WHAT YOU NEED TO DO: Scan the data beneath this task and copy each line that includes "shadow".

SUPPLIED RECORDS:
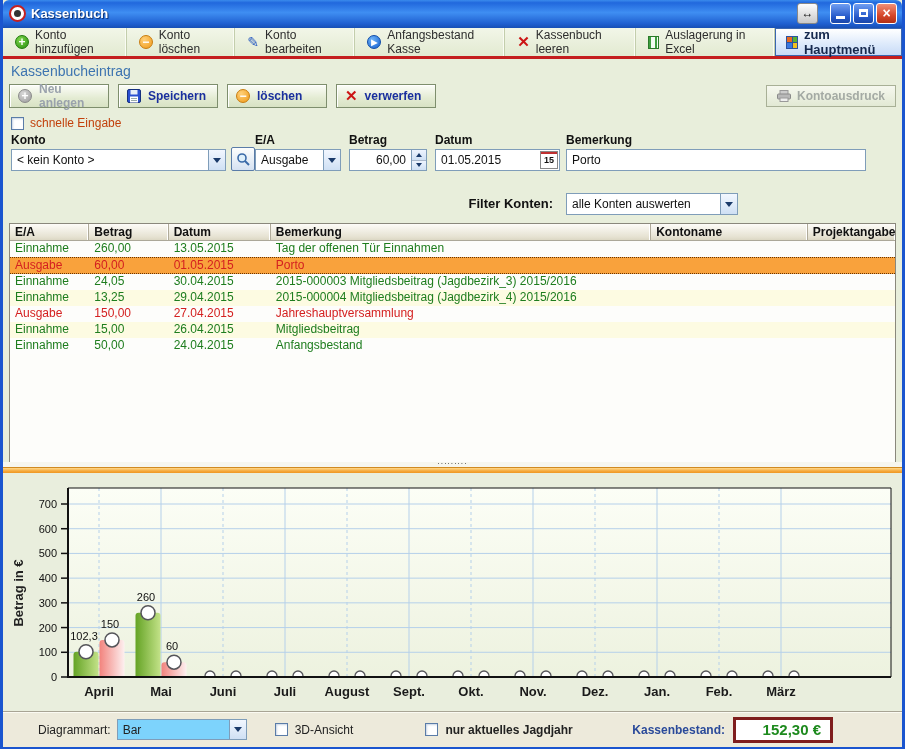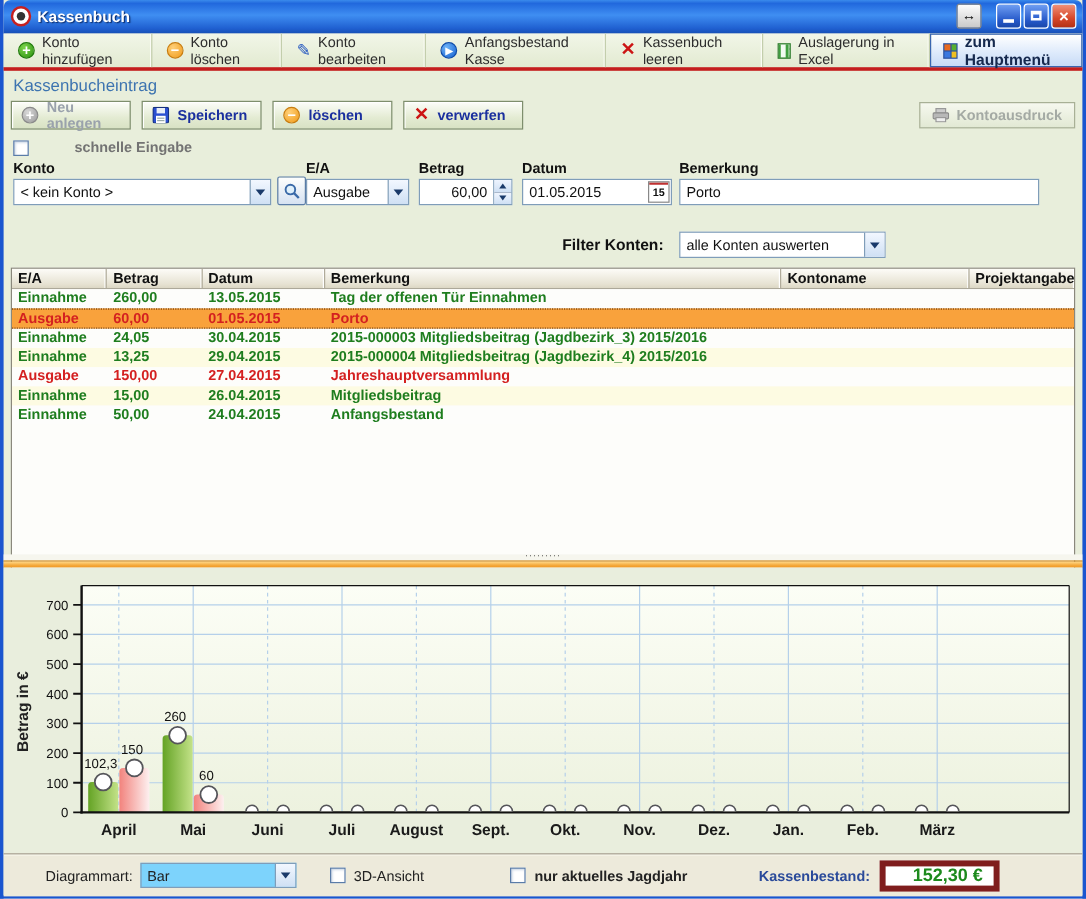--- a/index.html
+++ b/index.html
@@ -69,7 +69,7 @@
   .quick-row { display:flex; align-items:center; gap:6px; margin:7px 0 2px 2px; height:16px; }
   .checkbox { width:13px; height:13px; background:#fff; border:1px solid #5a7ca8;
     box-shadow:inset 1px 1px 2px #c8d4e4; flex:0 0 auto; }
-  .quick-row span { font-weight:bold; font-size:12px; color:#737373;margin-left:32px; }
+  .quick-row span { font-weight:normal; font-size:12px; color:#c2410c; }
 
   .form-area { position:relative; height:60px; margin-top:2px; }
   .flabel { position:absolute; top:0; font-weight:bold; font-size:12px; color:#111; }

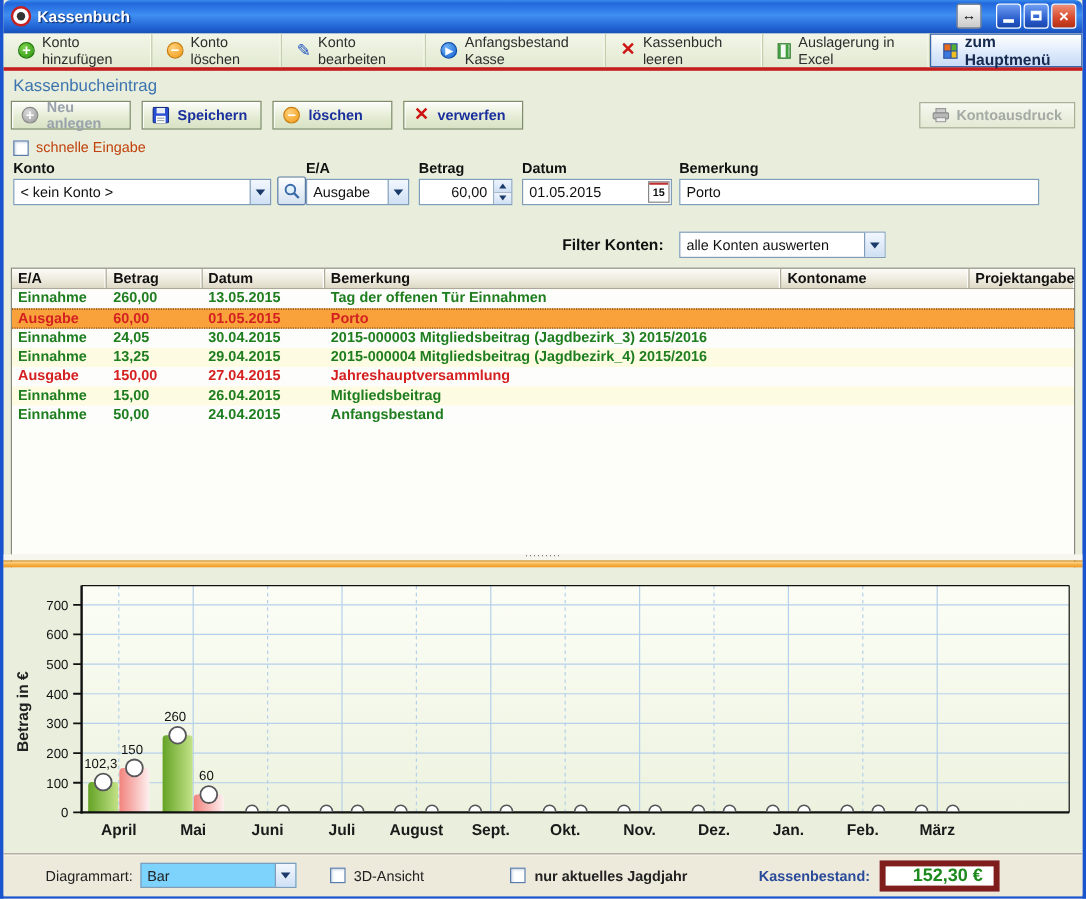--- a/index.html
+++ b/index.html
@@ -102,7 +102,7 @@
     border-bottom:1px solid #aca899; }
   .th { font-weight:bold; font-size:12px; color:#111; padding:1px 0 0 5px;
     border-right:1px solid #b0ab9a; box-shadow:inset -1px 0 0 #fff; white-space:nowrap; overflow:hidden; }
-  .trow { display:flex; height:16px; line-height:15px; font-weight:bold; font-size:12px; background:#fdfdfb; }
+  .trow { display:flex; height:16px; line-height:15px; font-weight:normal; font-size:12px; background:#fdfdfb; }
   .trow.alt { background:#fdfbe2; }
   .trow.selected { background:#f9a23c; border-top:1px dotted #6a3400; border-bottom:1px dotted #6a3400; height:17px; }
   .trow.einnahme { color:#1e7d1e; } .trow.ausgabe { color:#d42020; }

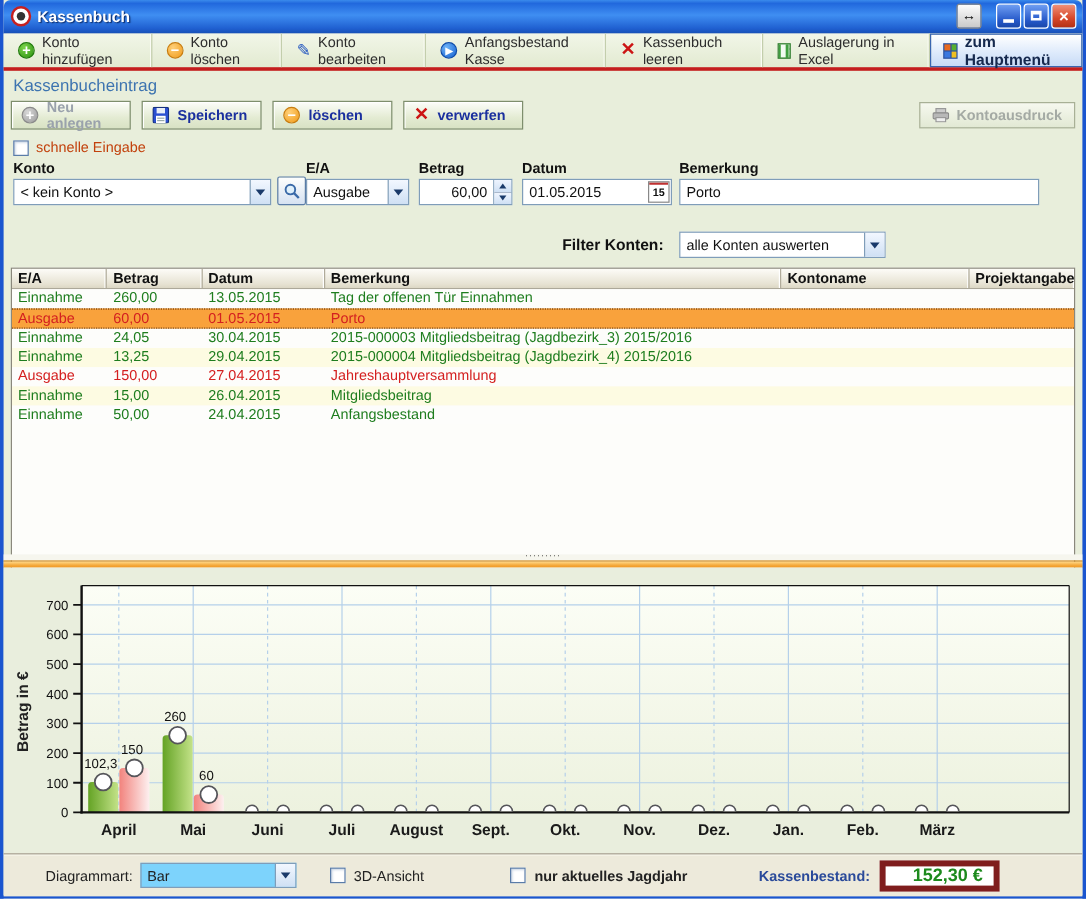--- a/index.html
+++ b/index.html
@@ -127,7 +127,7 @@
     display:flex; align-items:center; margin-left:6px; font-size:12px; }
   .bb-check { display:flex; align-items:center; gap:7px; }
   .kb-label { font-weight:bold; font-size:12px; color:#2a4a9a; margin-left:auto; }
-  .kb-box { width:100px; height:26px; background:#fff; border:5px solid #7f1d1d; margin:0 69px 0 8px;
+  .kb-box { width:100px; height:26px; background:#fff; border:3px solid #7f1d1d; margin:0 69px 0 8px;
     display:flex; align-items:center; justify-content:flex-end; padding-right:9px;
     font-weight:bold; font-size:15px; color:#1d8a1d; }
   .bold { font-weight:bold; }

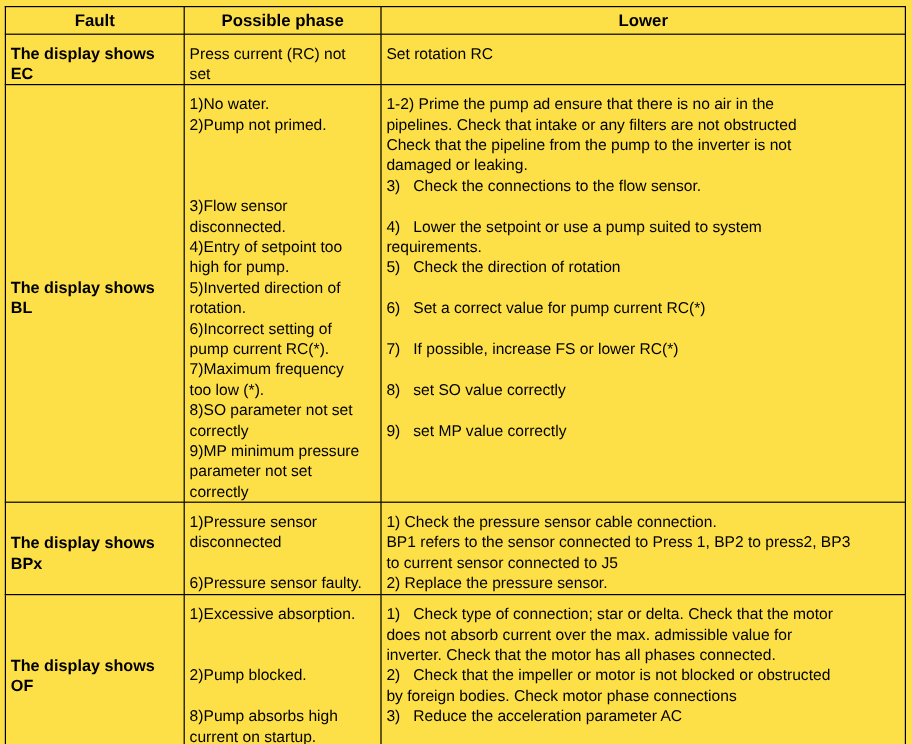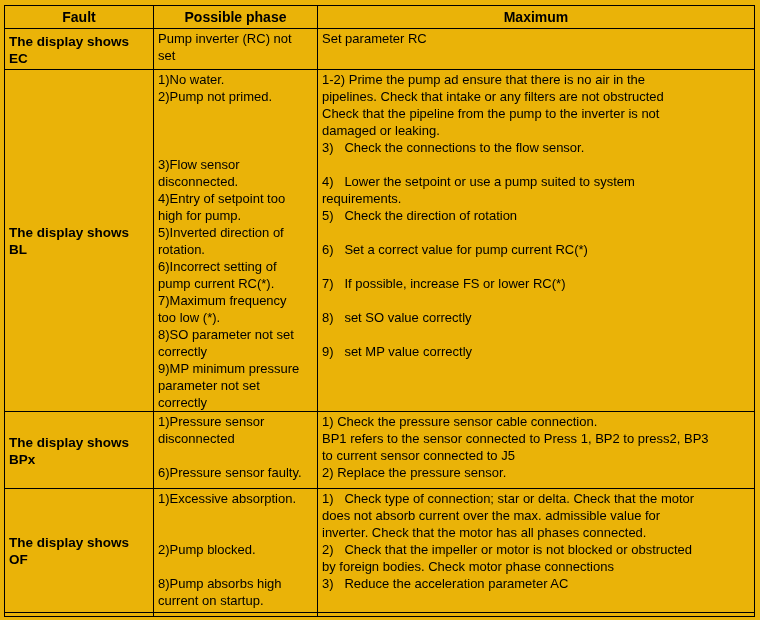--- a/index.html
+++ b/index.html
@@ -14,7 +14,7 @@
     position: relative;
     width: 760px;
     height: 620px;
-    background: #eab308;
+    background: #fde047;
   }
   table.fault-table {
     position: absolute;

ANSWER SECTION:
     box-shadow:inset 1px 1px 2px #c8d4e4; flex:0 0 auto; }
     border-right:1px solid #b0ab9a; box-shadow:inset -1px 0 0 #fff; white-space:nowrap; overflow:hidden; }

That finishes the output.